At a high of $30 in stores, these beers are in the same price class as many wines, including a good number that lack complexity equivalent to the best of such brews. (And to be fare, many that provide equal or better value.) Yet it would be a brave writer indeed who took issue with $20 – $30 wines as a group, implying that drinkers are sick of such high prices and long for a return to jug wine. Which is not to say that I in any way agree with Risen’s characterization of the emergence of 750 ml bottlings of beer as being part of “what is being called the “wine-ification” of beer” – really? By whom, exactly? – but rather that I see no reason to discriminate against beer simply because you can still buy a twelve-pack of Bud Light for ten bucks.
And as for those individuals interviewed by Risen who suggest that they recoil at the notion of sharing their big bottle of beer with anyone else, I have but one piece of advice: Grow up!
As most San Francisco Bay area beer aficionados will know, last weekend was the always much-anticipated release of Russian River Brewing’s Pliny the Younger, a one-time-only beer that usually sells out the day it is released. Once it’s gone, that’s it for another year.
I was at said launch last year, and while I enjoyed the beer, I didn’t much care for the chaos, crowds, confusion and wait times for service. I wouldn’t do it again, but that’s just me. The beer, as I noted, is good, very good, even, but no beer is going to make me go through that kind of circus.
Others, however, obviously feel otherwise, as this year’s release was as crowded and boisterous as ever, according to those who attended. Which is perfectly fine and great for those who attended and for Russian River, the owners and operators of which go to great lengths to make things go as smoothly as possible.
Then this happens.
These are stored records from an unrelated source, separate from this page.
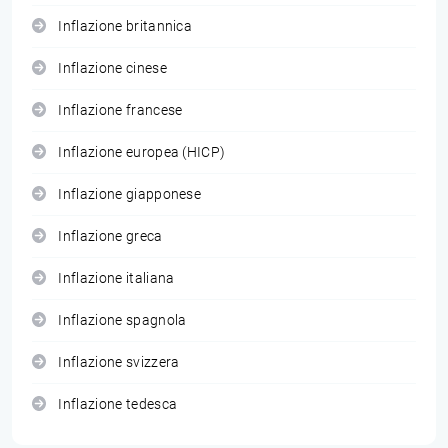
Inflazione britannica
Inflazione cinese
Inflazione francese
Inflazione europea (HICP)
Inflazione giapponese
Inflazione greca
Inflazione italiana
Inflazione spagnola
Inflazione svizzera
Inflazione tedesca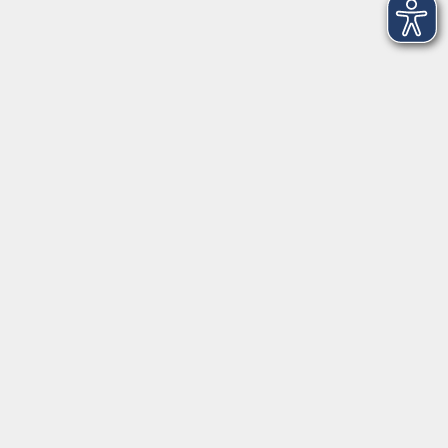
Anschrift
Volkshochschule-Musikschule Bad Homburg
Elisabethenstraße 4–8
61348 Bad Homburg v. d. Höhe
info@vhs-badhomburg.de
musikschule@vhs-badhomburg.de
Tel: 06172 23006
Fax: 06172 23009
Kontakt
Öffnungszeiten
Ansprechpartner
Via the Burgundian Babble Belt, the Boggle About Beer blog and Nathalie Cilurzo herself, co-owner of Russian River with her husband Vinnie, I learn that some douche apparently smuggled some Younger out of the pub and put it up for sale on eBay. (The posting has since been removed, which suggests to me that either the beer was fake – which is where my money lies – or the seller was sufficiently humiliated by the reaction that he/she removed it from the site. Or maybe whoever it was took someone’s money and made a quick sale. Who knows!?)
This does happen, of course. There are those who want to try rare and virtually unobtainable Beer X at almost any price, as the legions of listings on eBay will attest, and if someone wants to buy a bomber bottle of some hot and talked-about ale or lager – ha-ha, just kidding about that lager part! Let’s face it, the geeks only want ales – and pay through the nose for it, well, more power to them.
But this one is different. Nathalie and Vinnie expressly served this beer as draught only this year, with no take out allowed, because they wanted to serve as wide-ranging a clientele as possible, and hopefully have some fun in so doing. Even so, according to Nathalie’s post on the subject, people were caught slopping beer into a canteen or bottle and trying to smuggle it out of the pub! Never mind that said beer will ultimately have all the integrity and appeal of the dregs of last night’s unfinished and unrefrigerated pint.
Collecting beer reviews, or “ticking,” as it is sometimes known, is always going to happen in our current culture of craft beer, and for those who enjoy it, I say go for it! But when the character of the beer is as compromised as would be a canteen of hastily and surreptitiously decanted ale, then the tickers have gone too far and become, as per the title of this post, beer-holes. It’s one thing to want to taste the beer, quite another to be willing to sample it after it has been subjected to all kinds of abuse. What’s next? Smuggling some out in your mouth and spitting into your friend’s eagerly awaiting gob?
One of the main beer review sites has as its motto “Respect Beer.” Exactly!